What is it with this passionate insistence on fidelity to historical fact, anyway? Yes, yes, I know- it allows us to view Holocaust deniers as terrible people and enemies of truth, which isn't a bad thing. But what happened to this tendency to season history, to spice it up with a few tales here and there that are not expressly factual? This territory has become solely the property of grandparents, and the ocassional tour guide. I want it back.

05 February 2010

Until I forget to remember

Getting up late in the morning and having a cup of coffee
dark and strong would not be a lazy distraction.

It is just my least struggle to endure the time
without you, the indelible you, until my heart forgets to
remember you from my past, my old habits.

Let us possess one world: each has one, and is one.


This was written on the cover of a notebook I did not buy, but only photographed, another example of the haunting and inevitably sad dialect of Asian English that seems so ubiquitous and marketable. The photo I took turned out, appropriately, furtive and blurry. I’d taken a lot of photos that day — we went to the Nougat Museum, a peculiar and haphazard little place that sold candies called “milk cake plateaux” and “heart crisp fresh milk volumes” — and on the way there I was thinking about Louis Malle.

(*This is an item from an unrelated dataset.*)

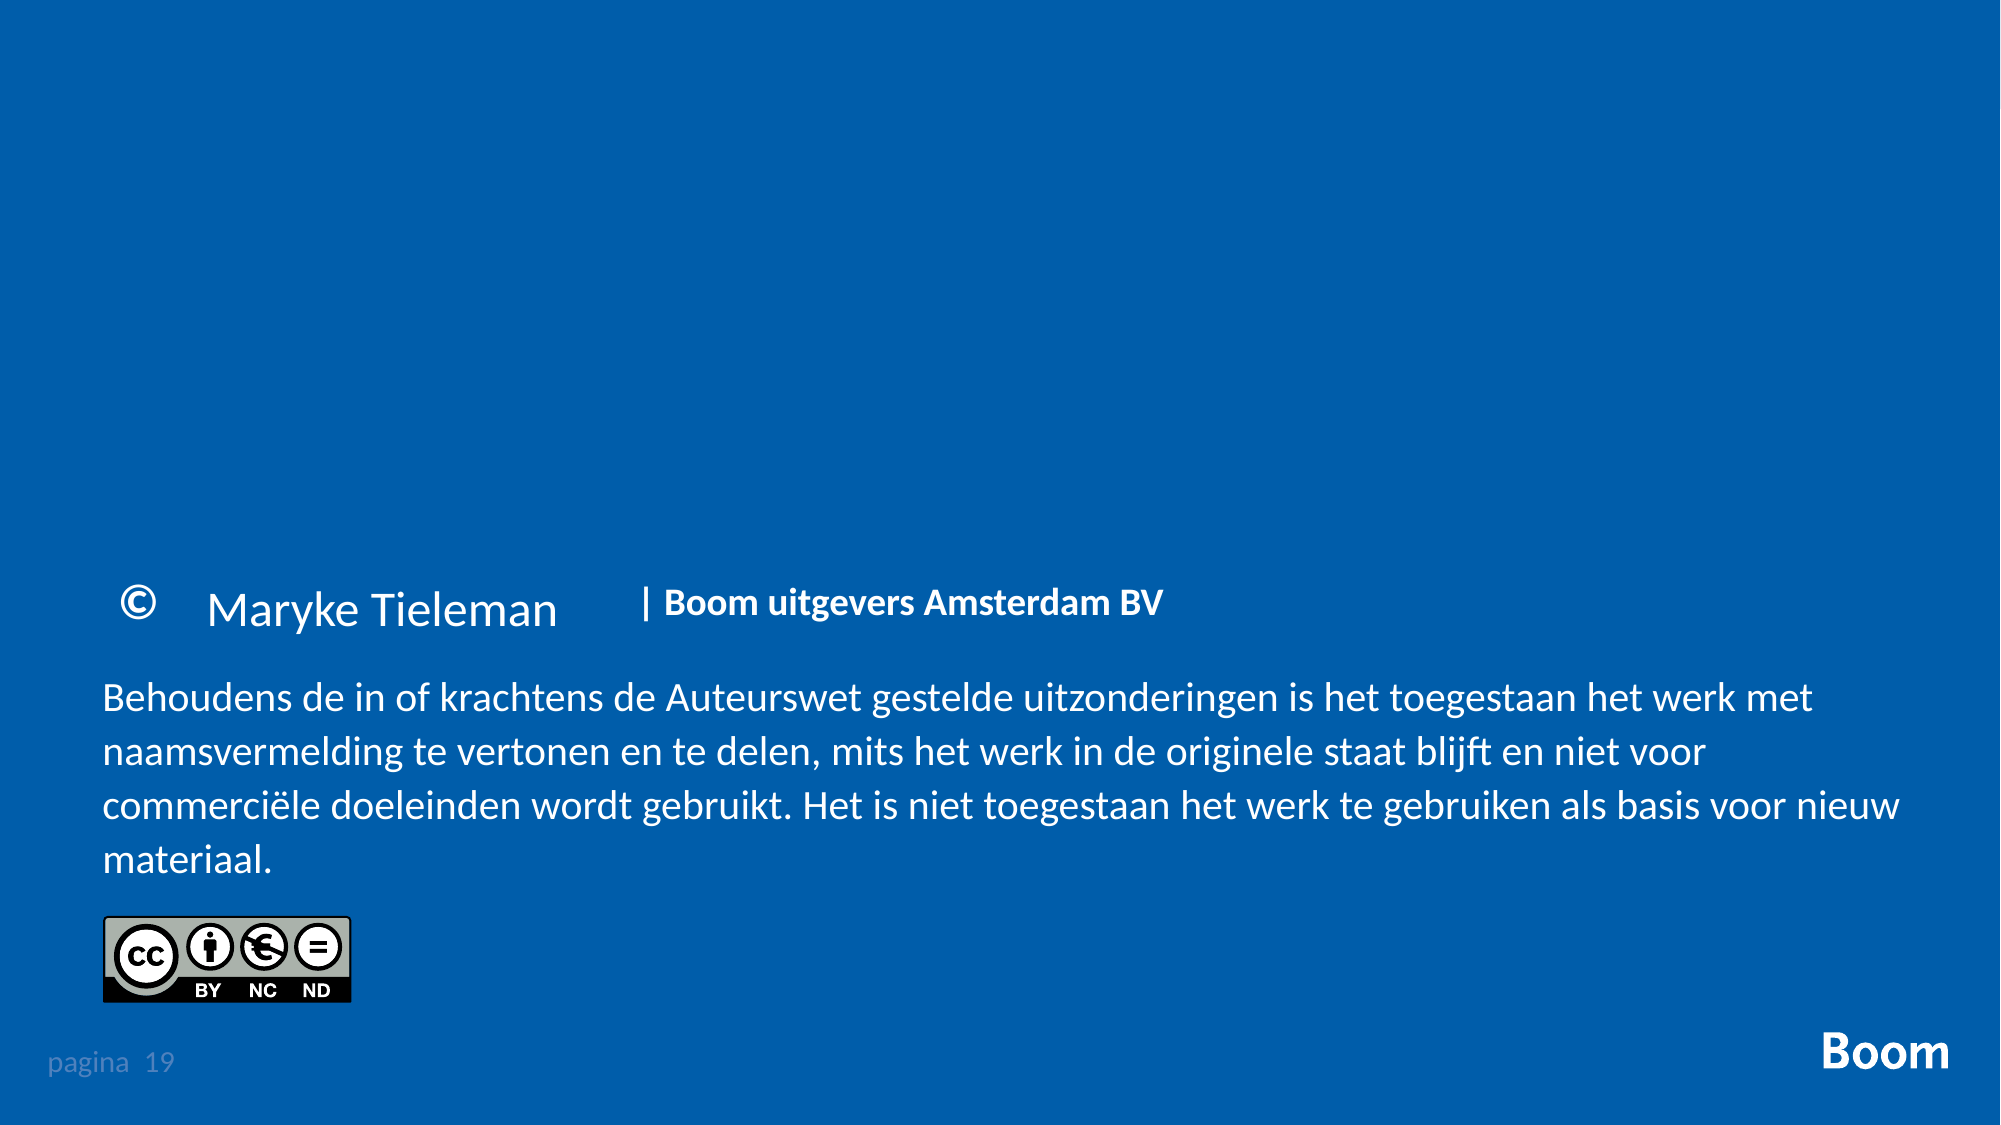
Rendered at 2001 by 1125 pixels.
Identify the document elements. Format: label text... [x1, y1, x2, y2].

Two summers ago I started watching Malle’s film L’Inde fantôme, a six-hour documentary first released in 1969. The problem with Louis Malle in India was that he was incapable of living in the present. Every beach reminded him of an earlier beach; every street in Calcutta was an echo of Paris. Time had ceased to exist for him, and so when he looked through the eye of his camera there was no boundary between what was happening and what had already happened. The camera was the crux of his alienation: he was a westerner with a camera, and so a westerner twice over. When India gave him too much — too many colors, too much noise, too many eyes and voices — he became mute, and deaf, and blind, and set up his camera as a facsimile of a human being, to watch and hear and speak in his absence.

I am very jealous of Louis Malle, because he trusted his camera so much. I have a little video recorder now, a fantastic device that looks like an iPod and has enough memory to hold at least six hours of Taïwan fantôme (if I ever make it). But still I use it suspiciously, blushingly, and it’s even worse with still cameras. Quite simply, I feel it is impossible for me to both live in and photograph Taiwan. What can I photograph here? National Geographic moments; east/west confrontations that would be cliché if they weren’t so everyday; things that are foreign to me.

What can I not photograph? Everydayness and memory; the coexistence and nonchalance of grandeur and kitsch, plastic and puddles and pineapples; the overwhelming sensation of being here, and its counterpart of not being here. I cannot photograph the fact that I am simultaneously here and in Paris, and in Germany, in America, in my books, on the moon. The camera removes me from my always-already uncertain process of integration, suspends my current negotiations with Asia, and makes me again a Westerner twice over.